Locate each line in the listing below that contains the word "Management" and copy those lines. Case counts.

- PROVIDED INFORMATION

◇ ◇ ◇

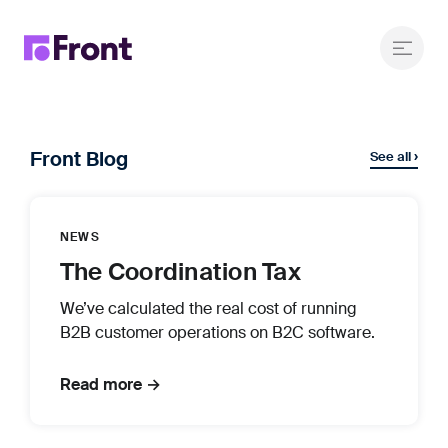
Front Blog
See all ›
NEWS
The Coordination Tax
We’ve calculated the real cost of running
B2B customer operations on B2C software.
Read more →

◇ ◇ ◇

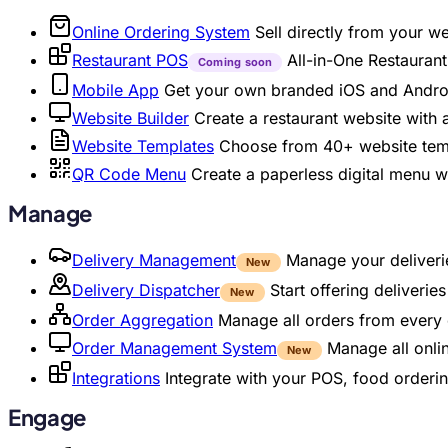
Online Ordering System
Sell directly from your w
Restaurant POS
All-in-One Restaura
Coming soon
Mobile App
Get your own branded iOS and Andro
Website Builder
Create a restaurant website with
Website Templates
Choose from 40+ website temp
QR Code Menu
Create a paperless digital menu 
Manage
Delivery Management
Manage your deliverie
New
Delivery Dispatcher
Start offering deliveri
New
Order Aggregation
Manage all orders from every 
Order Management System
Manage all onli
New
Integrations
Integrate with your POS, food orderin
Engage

◇ ◇ ◇

- ANSWER FOR THIS EXERCISE
Delivery Management
Order Management System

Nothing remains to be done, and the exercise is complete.